Like all the museums in Madrid, ours also closed during the Civil War. Its display cabinets were sealed and the collections packed away, with many of them being sent to the warehouses administered by the Board of Seizure, Protection and Salvage of the Artistic Treasure at the Palace of Libraries and Museums (today’s National Library and National Archaeological Museum). The building was relatively unscathed, apart from the paintings done on the fence and the minor damage caused by a small bomb that fell on the outside staircase.
However, nothing would be the same in the museum after the war, not even the building, although its transformation did not have an impact on its external appearance, apart from the repairs to the staircase and porch and the covering of the side roofs.

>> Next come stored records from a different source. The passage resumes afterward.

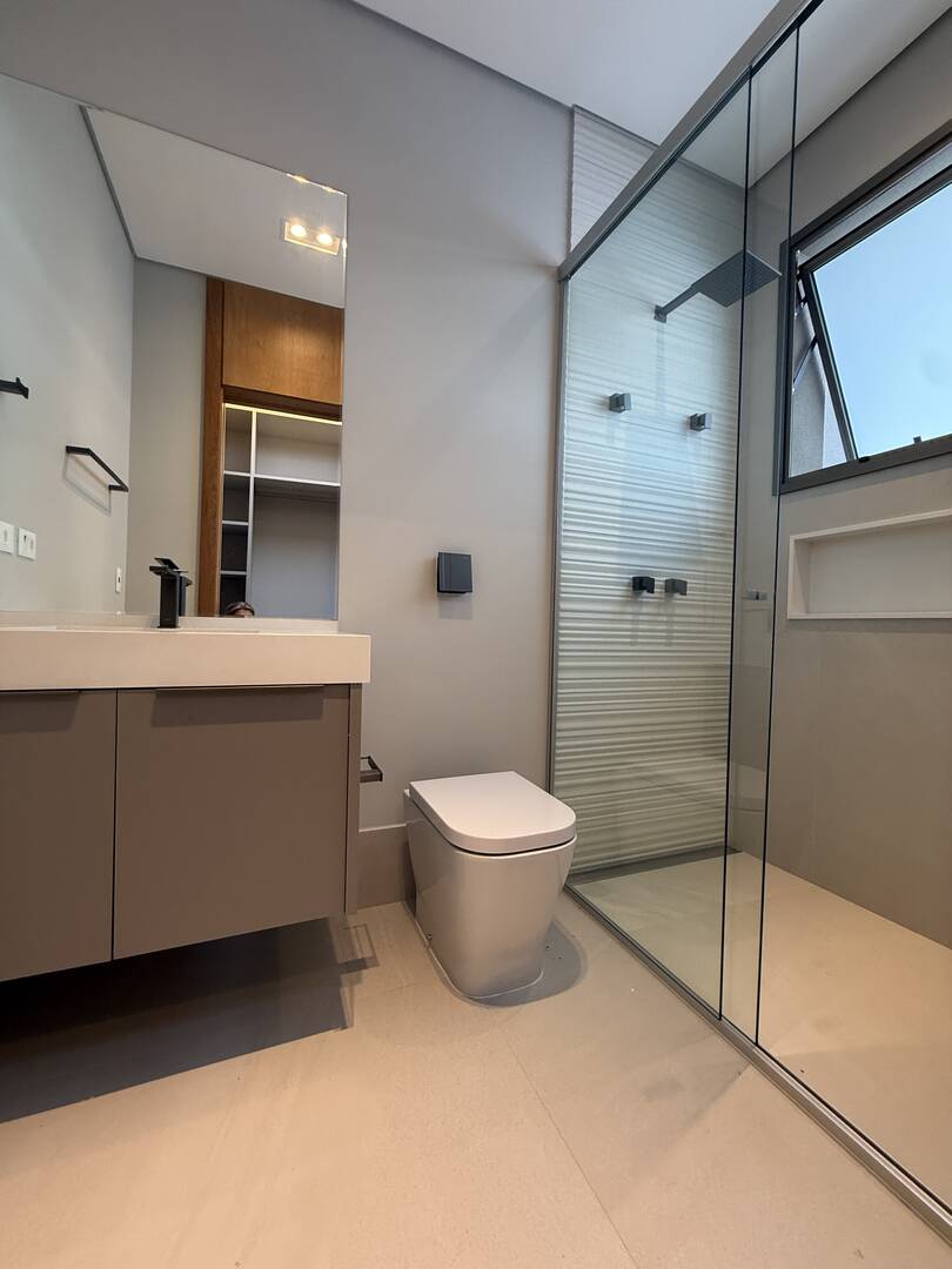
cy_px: 634
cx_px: 476
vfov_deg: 102.1
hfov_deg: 85.7
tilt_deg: +1.3
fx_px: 513
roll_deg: -3.2
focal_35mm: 14
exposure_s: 1/120
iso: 200
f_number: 2.2
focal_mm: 2.22
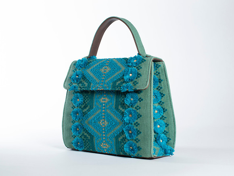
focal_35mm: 58
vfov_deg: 25.3
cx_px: 124
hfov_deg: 33.3
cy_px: 89
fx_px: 391
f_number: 8
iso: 200
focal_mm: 50
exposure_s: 1/200
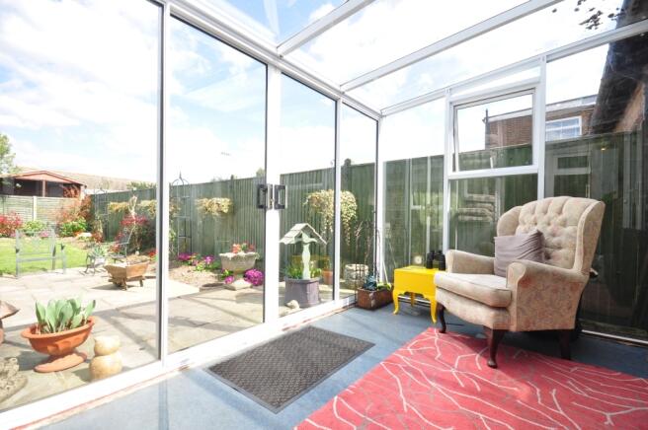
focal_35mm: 16
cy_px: 215
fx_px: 297
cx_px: 324
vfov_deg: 71.9
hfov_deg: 95.0
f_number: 11
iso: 200
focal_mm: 11
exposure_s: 1/40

The new authorities of the Ministry of Public Instruction, to which it also answered through the recently-created Higher Council for Scientific Research (Spanish acronym CSIC), took advantage of the need to put it back into operation following the traumatic interruption of the war, to completely readjust its identity and the architectural distribution of its interior by constructing galleries in the central area and setting up a new permanent exhibition [link to the building]. In fact, this could be considered the most decisive turning point in the museum’s history.
The transformation began with a change of name - in 1940 the museum was re-christened the National Museum of Ethnology - and continued with its now-exclusive devotion to displaying the material culture of other peoples of the planet, especially those who had had a colonial link to the Spanish empire - whose cultural assets therefore formed the majority of the museum’s collections - for the purpose of, in the words of its new director Pérez de Barradas, “bearing witness to our exploratory, colonising and missionary actions throughout the globe.” To back up this intention, the Fray Bernardino de Sahagún Institute for ethnological research was created under the same management. Its purpose was to use its studies to emphasise that “it was Hispanic keels which expanded the known geography and conquered countries and continents for Christianity, increasing Man’s knowledge in space and time.” In line with this vision of the world, the exotic cultures to which the museum was now exclusively devoted were spread over the three new floors, classifying them respectively as exponents of savagery, barbarity and civilisation.
Other national museums were not exempt from this, having been placed at the service of legitimising the new political regime and its idea of how history and the identity values which had brought about the Spanish nation should be. This occurred, among others, with the new Museum of America and the Museum of the Spanish People, whose purpose, considered complementary to that of the NME, was precisely to extol the values of Spanish culture and its “regional variants”. In fact, the changes to the two museums were to end up crossing over later on. This also occurred with the Institute of African Studies and the Museum of Africa, created in 1945 as annexes of the General Directorate of Morocco and Colonies, in the building on Paseo de la Castellana which is today’s Ministry of the interior, and whose collections ended up being integrated into those of the National Museum of Ethnology in 1973.
On the other hand, the fact that the themed museum was then monographically and definitively circumscribed, even in such a particular way, to the field of Ethnology and Cultural Anthropology, and therefore was clearly far removed from any relationship with the Natural Sciences, meant that in 1962 it was decided to change it from administrative secondment to forming part of the General Directorate of Fine Arts, a link which has never altered to this day. At that time, the building and its collections were also declared a Historic-Artistic Monument. The institution, under the management of Esteva (1965-1968), Gil Farrés (1970-1982) and Romero de Tejada (1983-2013) also gradually abandoned its colonialist bias to become a universalist-oriented museum in which the different cultures began to receive equal treatment. This was when the permanent exhibition changed to being organised by geographical area, an arrangement which is still in place today.